• **What to produce**:
Among the entries below, retype exactly the lines starting with the one with "South West Paediatric Diabetes Regional" and going on through the one with "Policy statement", but not the pictures.

Extracted page text data:
============================================================

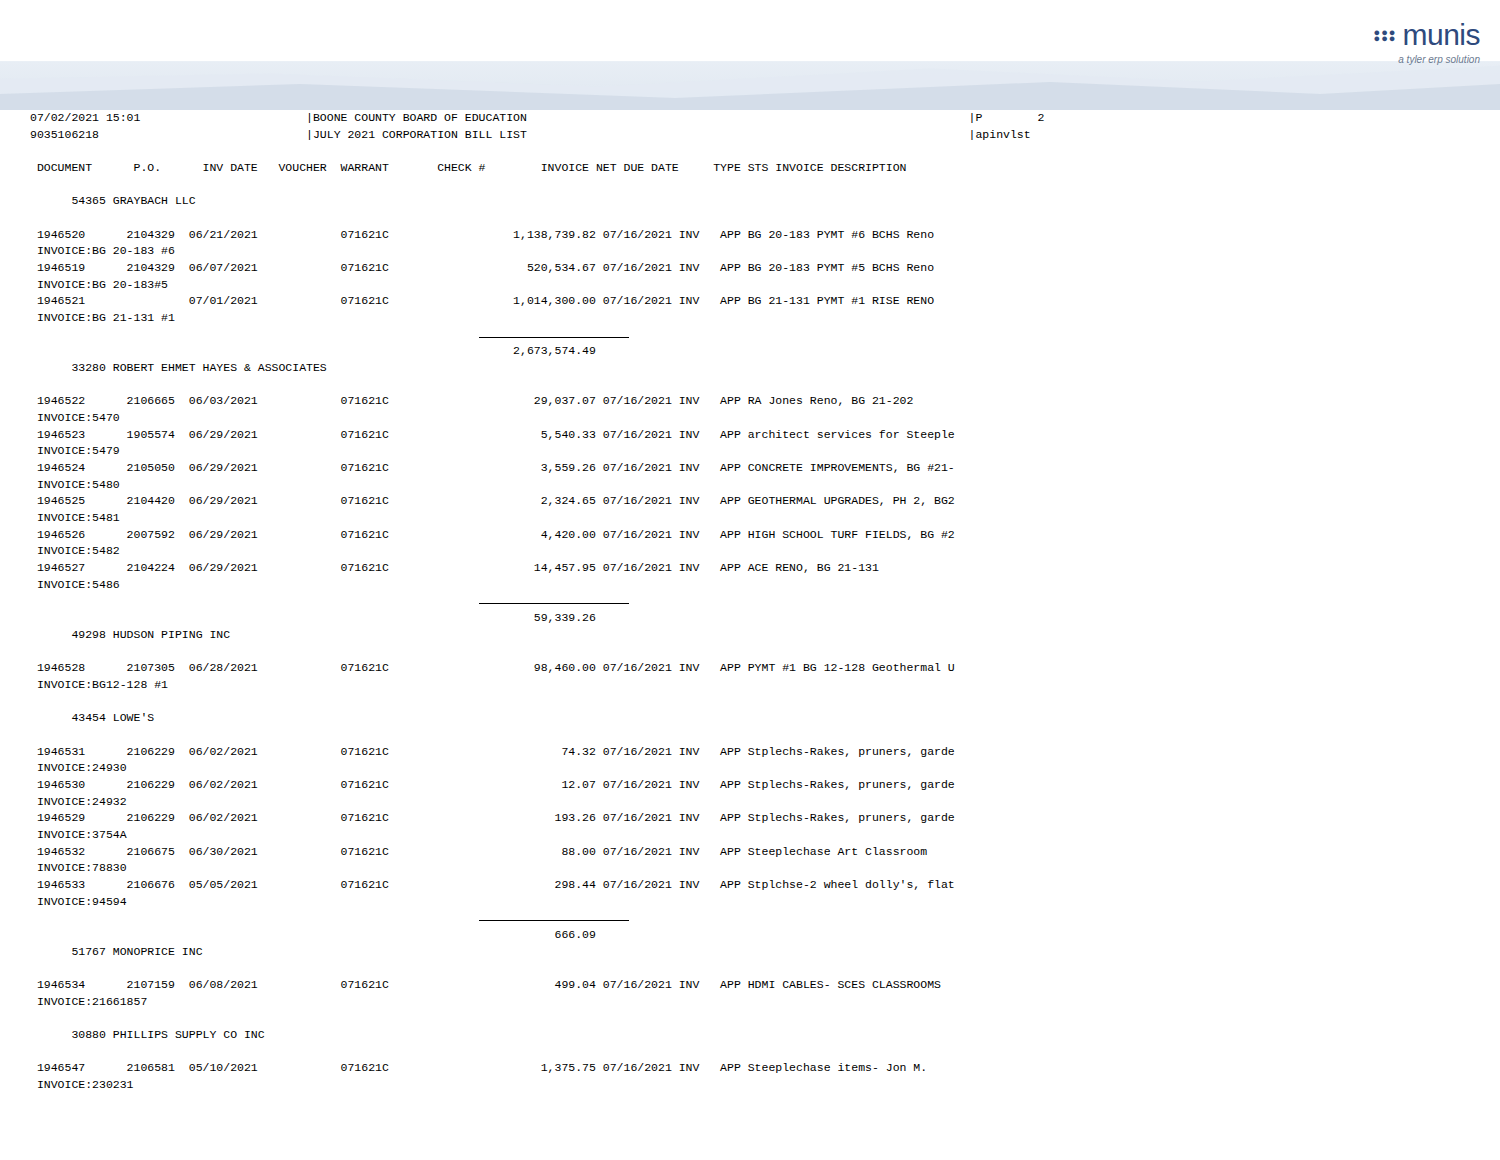●●● ●●● munis
a tyler erp solution
07/02/2021 15:01                        |BOONE COUNTY BOARD OF EDUCATION                                                                |P        2
9035106218                              |JULY 2021 CORPORATION BILL LIST                                                                |apinvlst

 DOCUMENT      P.O.      INV DATE   VOUCHER  WARRANT       CHECK #        INVOICE NET DUE DATE     TYPE STS INVOICE DESCRIPTION

      54365 GRAYBACH LLC

 1946520      2104329  06/21/2021            071621C                  1,138,739.82 07/16/2021 INV   APP BG 20-183 PYMT #6 BCHS Reno
 INVOICE:BG 20-183 #6
 1946519      2104329  06/07/2021            071621C                    520,534.67 07/16/2021 INV   APP BG 20-183 PYMT #5 BCHS Reno
 INVOICE:BG 20-183#5
 1946521               07/01/2021            071621C                  1,014,300.00 07/16/2021 INV   APP BG 21-131 PYMT #1 RISE RENO
 INVOICE:BG 21-131 #1
                                                                 
                                                                      2,673,574.49
      33280 ROBERT EHMET HAYES & ASSOCIATES

 1946522      2106665  06/03/2021            071621C                     29,037.07 07/16/2021 INV   APP RA Jones Reno, BG 21-202
 INVOICE:5470
 1946523      1905574  06/29/2021            071621C                      5,540.33 07/16/2021 INV   APP architect services for Steeple
 INVOICE:5479
 1946524      2105050  06/29/2021            071621C                      3,559.26 07/16/2021 INV   APP CONCRETE IMPROVEMENTS, BG #21-
 INVOICE:5480
 1946525      2104420  06/29/2021            071621C                      2,324.65 07/16/2021 INV   APP GEOTHERMAL UPGRADES, PH 2, BG2
 INVOICE:5481
 1946526      2007592  06/29/2021            071621C                      4,420.00 07/16/2021 INV   APP HIGH SCHOOL TURF FIELDS, BG #2
 INVOICE:5482
 1946527      2104224  06/29/2021            071621C                     14,457.95 07/16/2021 INV   APP ACE RENO, BG 21-131
 INVOICE:5486
                                                                 
                                                                         59,339.26
      49298 HUDSON PIPING INC

 1946528      2107305  06/28/2021            071621C                     98,460.00 07/16/2021 INV   APP PYMT #1 BG 12-128 Geothermal U
 INVOICE:BG12-128 #1

      43454 LOWE'S

 1946531      2106229  06/02/2021            071621C                         74.32 07/16/2021 INV   APP Stplechs-Rakes, pruners, garde
 INVOICE:24930
 1946530      2106229  06/02/2021            071621C                         12.07 07/16/2021 INV   APP Stplechs-Rakes, pruners, garde
 INVOICE:24932
 1946529      2106229  06/02/2021            071621C                        193.26 07/16/2021 INV   APP Stplechs-Rakes, pruners, garde
 INVOICE:3754A
 1946532      2106675  06/30/2021            071621C                         88.00 07/16/2021 INV   APP Steeplechase Art Classroom
 INVOICE:78830
 1946533      2106676  05/05/2021            071621C                        298.44 07/16/2021 INV   APP Stplchse-2 wheel dolly's, flat
 INVOICE:94594
                                                                 
                                                                            666.09
      51767 MONOPRICE INC

 1946534      2107159  06/08/2021            071621C                        499.04 07/16/2021 INV   APP HDMI CABLES- SCES CLASSROOMS
 INVOICE:21661857

      30880 PHILLIPS SUPPLY CO INC

 1946547      2106581  05/10/2021            071621C                      1,375.75 07/16/2021 INV   APP Steeplechase items- Jon M.
 INVOICE:230231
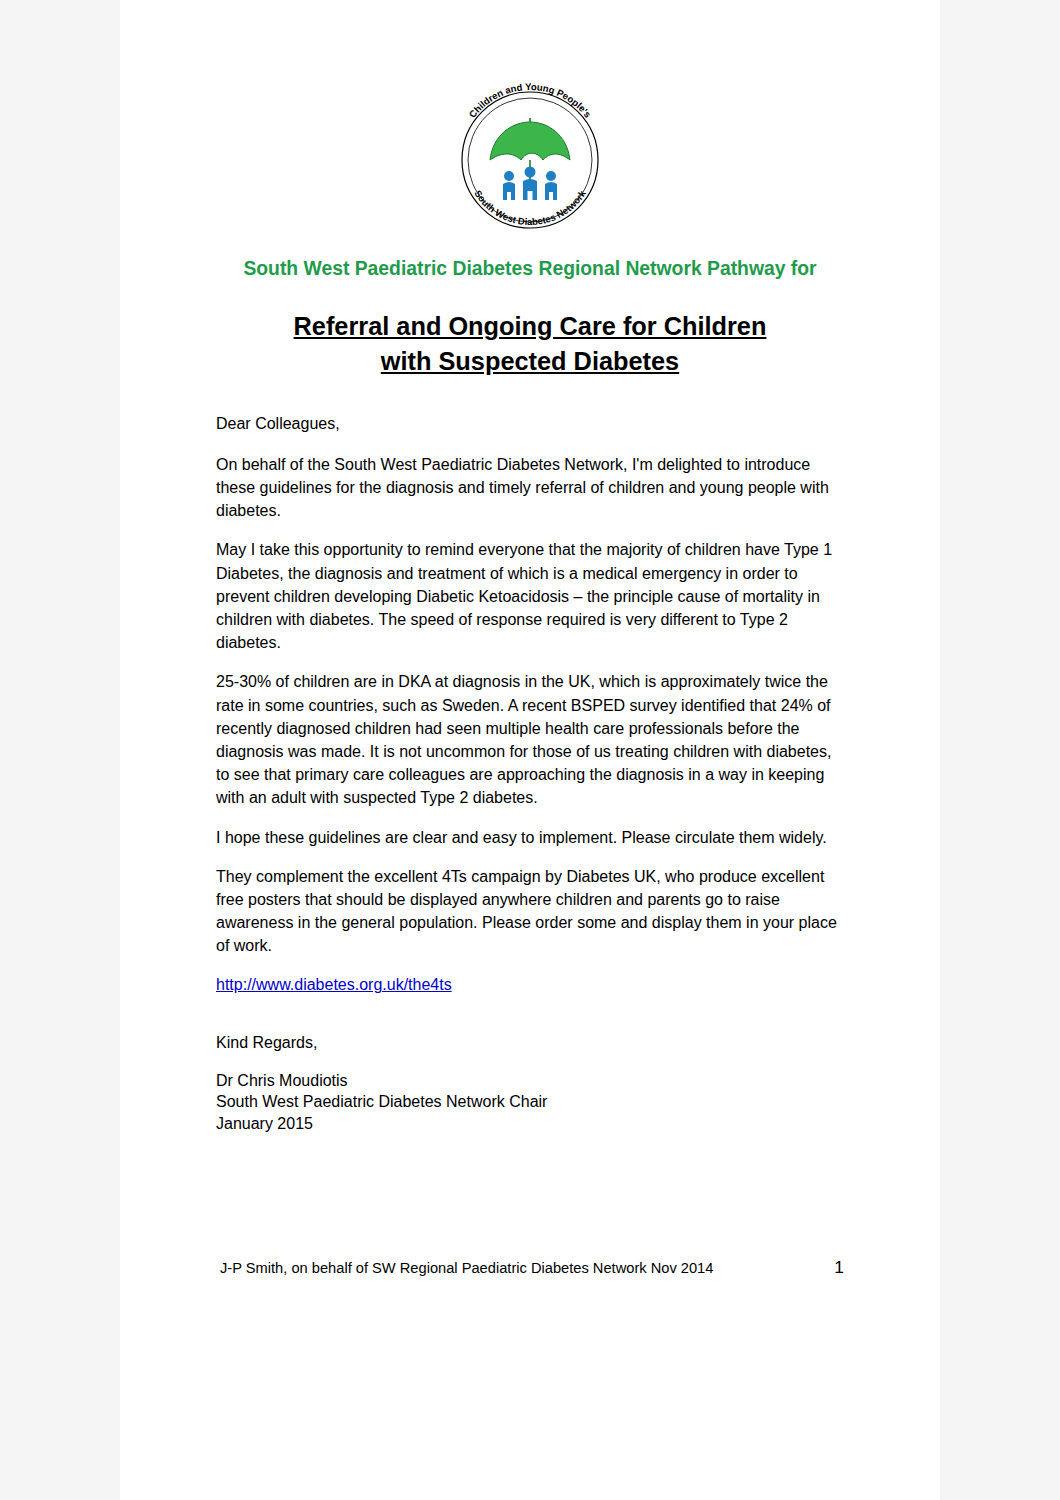Children and Young People's South West Diabetes Network
South West Paediatric Diabetes Regional Network Pathway for
Referral and Ongoing Care for Children
with Suspected Diabetes
Dear Colleagues,
On behalf of the South West Paediatric Diabetes Network, I'm delighted to introduce these guidelines for the diagnosis and timely referral of children and young people with diabetes.
May I take this opportunity to remind everyone that the majority of children have Type 1 Diabetes, the diagnosis and treatment of which is a medical emergency in order to prevent children developing Diabetic Ketoacidosis – the principle cause of mortality in children with diabetes. The speed of response required is very different to Type 2 diabetes.
25-30% of children are in DKA at diagnosis in the UK, which is approximately twice the rate in some countries, such as Sweden. A recent BSPED survey identified that 24% of recently diagnosed children had seen multiple health care professionals before the diagnosis was made. It is not uncommon for those of us treating children with diabetes, to see that primary care colleagues are approaching the diagnosis in a way in keeping with an adult with suspected Type 2 diabetes.
I hope these guidelines are clear and easy to implement. Please circulate them widely.
They complement the excellent 4Ts campaign by Diabetes UK, who produce excellent free posters that should be displayed anywhere children and parents go to raise awareness in the general population. Please order some and display them in your place of work.
http://www.diabetes.org.uk/the4ts
Kind Regards,
Dr Chris Moudiotis South West Paediatric Diabetes Network Chair January 2015
J-P Smith, on behalf of SW Regional Paediatric Diabetes Network Nov 2014
1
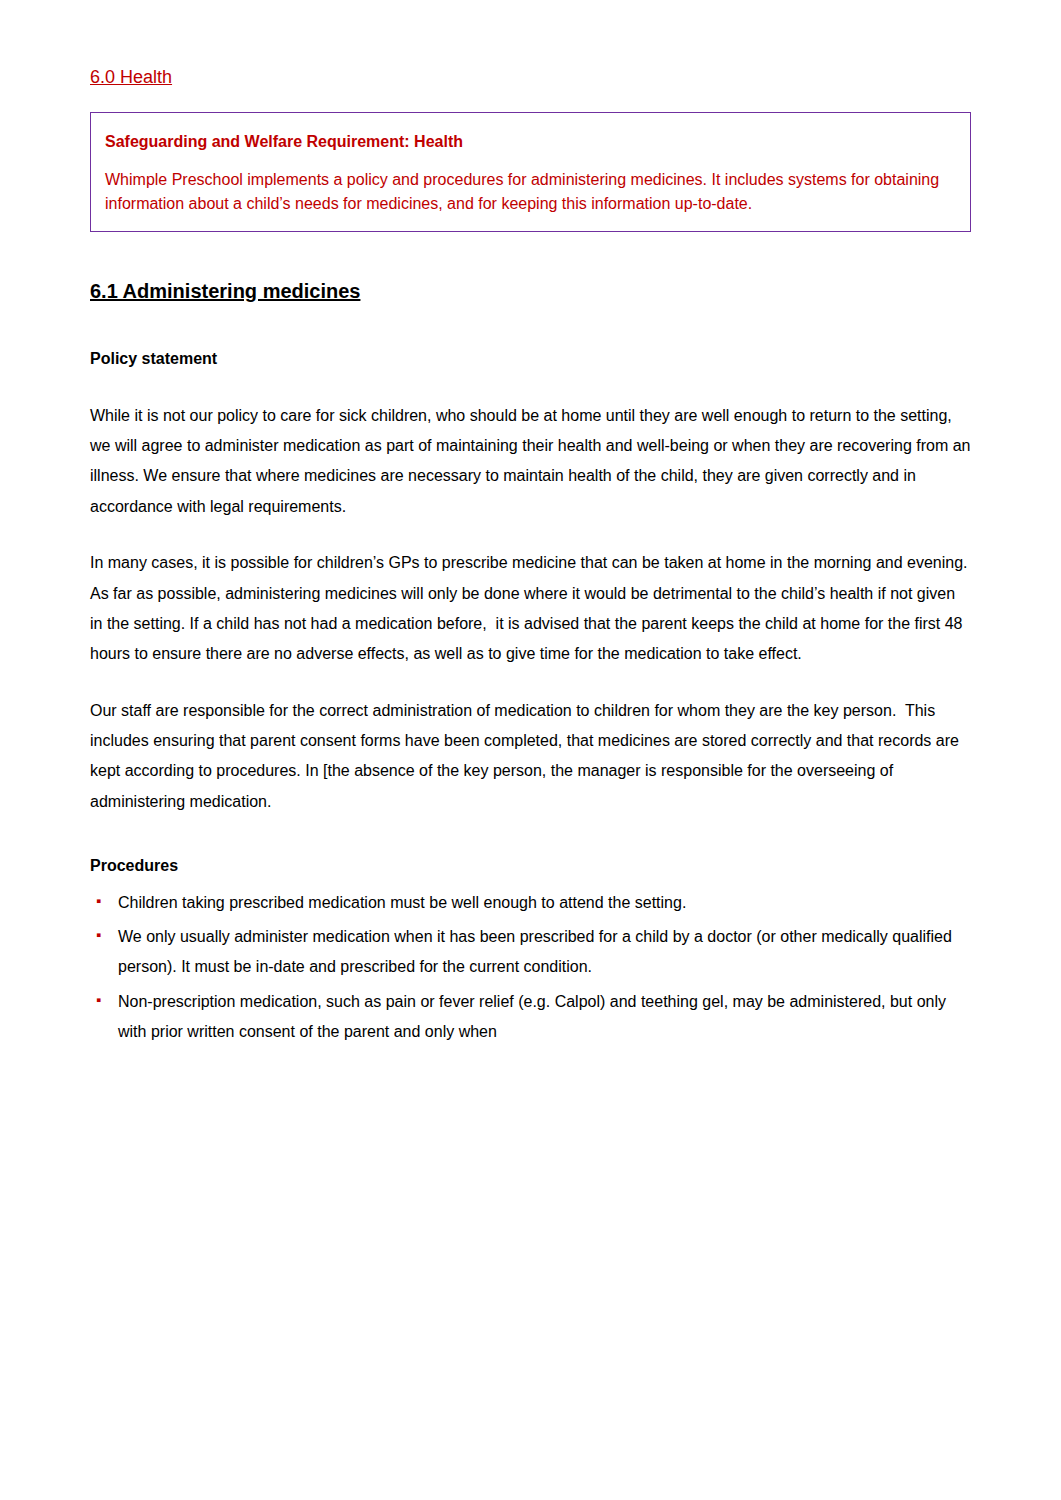6.0 Health
Safeguarding and Welfare Requirement: Health
Whimple Preschool implements a policy and procedures for administering medicines. It includes systems for obtaining information about a child’s needs for medicines, and for keeping this information up-to-date.
6.1 Administering medicines
Policy statement
While it is not our policy to care for sick children, who should be at home until they are well enough to return to the setting, we will agree to administer medication as part of maintaining their health and well-being or when they are recovering from an illness. We ensure that where medicines are necessary to maintain health of the child, they are given correctly and in accordance with legal requirements.
In many cases, it is possible for children’s GPs to prescribe medicine that can be taken at home in the morning and evening. As far as possible, administering medicines will only be done where it would be detrimental to the child’s health if not given in the setting. If a child has not had a medication before, it is advised that the parent keeps the child at home for the first 48 hours to ensure there are no adverse effects, as well as to give time for the medication to take effect.
Our staff are responsible for the correct administration of medication to children for whom they are the key person. This includes ensuring that parent consent forms have been completed, that medicines are stored correctly and that records are kept according to procedures. In [the absence of the key person, the manager is responsible for the overseeing of administering medication.
Procedures
Children taking prescribed medication must be well enough to attend the setting.
We only usually administer medication when it has been prescribed for a child by a doctor (or other medically qualified person). It must be in-date and prescribed for the current condition.
Non-prescription medication, such as pain or fever relief (e.g. Calpol) and teething gel, may be administered, but only with prior written consent of the parent and only when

============================================================

• **Answer to this task**:
South West Paediatric Diabetes Regional Network Pathway for
Referral and Ongoing Care for Children
with Suspected Diabetes
Dear Colleagues,
On behalf of the South West Paediatric Diabetes Network, I'm delighted to introduce these guidelines for the diagnosis and timely referral of children and young people with diabetes.
May I take this opportunity to remind everyone that the majority of children have Type 1 Diabetes, the diagnosis and treatment of which is a medical emergency in order to prevent children developing Diabetic Ketoacidosis – the principle cause of mortality in children with diabetes. The speed of response required is very different to Type 2 diabetes.
25-30% of children are in DKA at diagnosis in the UK, which is approximately twice the rate in some countries, such as Sweden. A recent BSPED survey identified that 24% of recently diagnosed children had seen multiple health care professionals before the diagnosis was made. It is not uncommon for those of us treating children with diabetes, to see that primary care colleagues are approaching the diagnosis in a way in keeping with an adult with suspected Type 2 diabetes.
I hope these guidelines are clear and easy to implement. Please circulate them widely.
They complement the excellent 4Ts campaign by Diabetes UK, who produce excellent free posters that should be displayed anywhere children and parents go to raise awareness in the general population. Please order some and display them in your place of work.
http://www.diabetes.org.uk/the4ts
Kind Regards,
Dr Chris Moudiotis South West Paediatric Diabetes Network Chair January 2015
J-P Smith, on behalf of SW Regional Paediatric Diabetes Network Nov 2014
1
6.0 Health
Safeguarding and Welfare Requirement: Health
Whimple Preschool implements a policy and procedures for administering medicines. It includes systems for obtaining information about a child’s needs for medicines, and for keeping this information up-to-date.
6.1 Administering medicines
Policy statement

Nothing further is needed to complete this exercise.